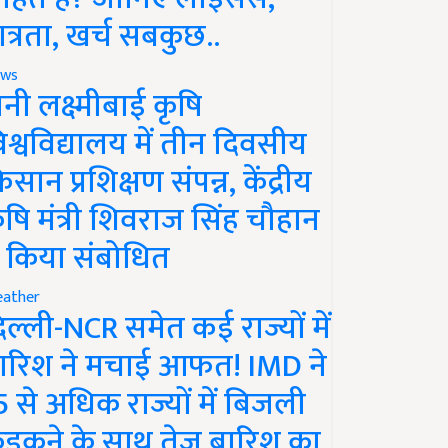
ात्रता, खर्च सबकुछ..
ws
ानी लक्ष्मीबाई कृषि
िश्वविद्यालय में तीन दिवसीय
िसान प्रशिक्षण संपन्न, केंद्रीय
ृषि मंत्री शिवराज सिंह चौहान
े किया संबोधित
ather
िल्ली-NCR समेत कई राज्यों में
ारिश ने मचाई आफत! IMD ने
5 से अधिक राज्यों में बिजली
ड़कने के साथ तेज बारिश का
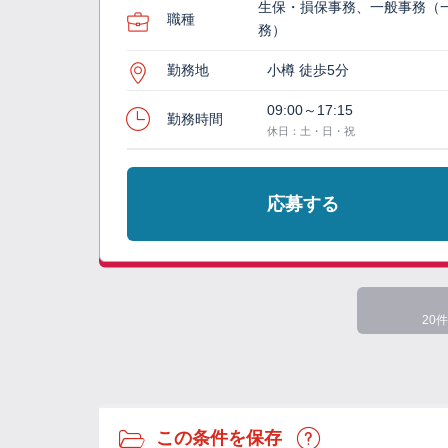
生保・損保事務、一般事務（
職種
務）
勤務地
小樽 徒歩5分
09:00～17:15
勤務時間
休日：土・日・祝
応募する
20件
この条件を保存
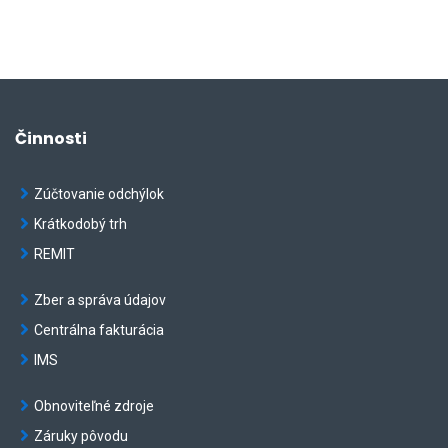
Činnosti
Zúčtovanie odchýlok
Krátkodobý trh
REMIT
Zber a správa údajov
Centrálna fakturácia
IMS
Obnoviteľné zdroje
Záruky pôvodu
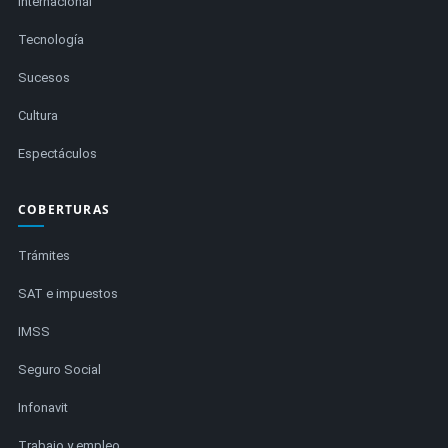
Internacional
Tecnología
Sucesos
Cultura
Espectáculos
COBERTURAS
Trámites
SAT e impuestos
IMSS
Seguro Social
Infonavit
Trabajo y empleo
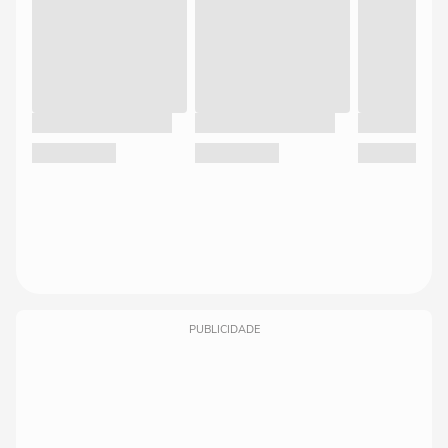
PUBLICIDADE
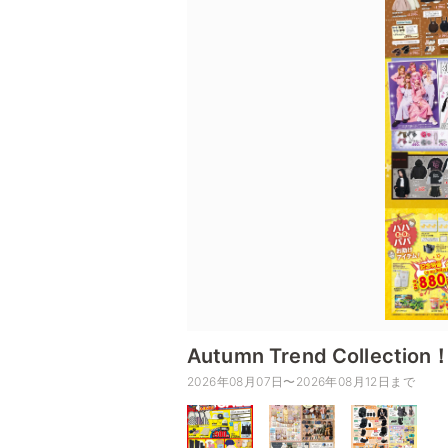
Autumn Trend Coll
2026年08月07日〜2026年08月12日まで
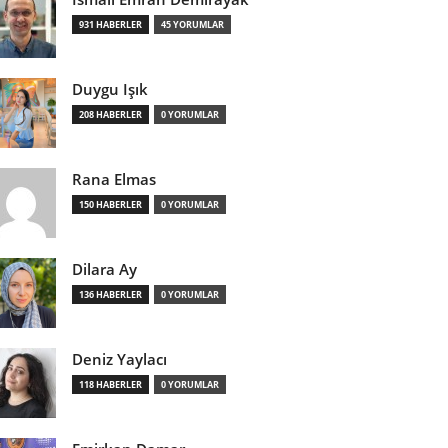
931 HABERLER
45 YORUMLAR
Duygu Işık
208 HABERLER
0 YORUMLAR
Rana Elmas
150 HABERLER
0 YORUMLAR
Dilara Ay
136 HABERLER
0 YORUMLAR
Deniz Yaylacı
118 HABERLER
0 YORUMLAR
= = = =
Problem details: Your copy should match the entries above exactly and contain no pictures.

Expected answer:
ात्रता, खर्च सबकुछ..
ws
ानी लक्ष्मीबाई कृषि
िश्वविद्यालय में तीन दिवसीय
िसान प्रशिक्षण संपन्न, केंद्रीय
ृषि मंत्री शिवराज सिंह चौहान
े किया संबोधित
ather
िल्ली-NCR समेत कई राज्यों में
ारिश ने मचाई आफत! IMD ने
5 से अधिक राज्यों में बिजली
ड़कने के साथ तेज बारिश का
生保・損保事務、一般事務（
職種
務）
勤務地
小樽 徒歩5分
09:00～17:15
勤務時間
休日：土・日・祝
応募する
20件
この条件を保存
Činnosti
Zúčtovanie odchýlok
Krátkodobý trh
REMIT
Zber a správa údajov
Centrálna fakturácia
IMS
Obnoviteľné zdroje
Záruky pôvodu
Internacional
Tecnología
Sucesos
Cultura
Espectáculos
COBERTURAS
Trámites
SAT e impuestos
IMSS
Seguro Social
Infonavit
Trabajo y empleo
PUBLICIDADE
Autumn Trend Coll
2026年08月07日〜2026年08月12日まで
931 HABERLER
45 YORUMLAR
Duygu Işık
208 HABERLER
0 YORUMLAR
Rana Elmas
150 HABERLER
0 YORUMLAR
Dilara Ay
136 HABERLER
0 YORUMLAR
Deniz Yaylacı
118 HABERLER
0 YORUMLAR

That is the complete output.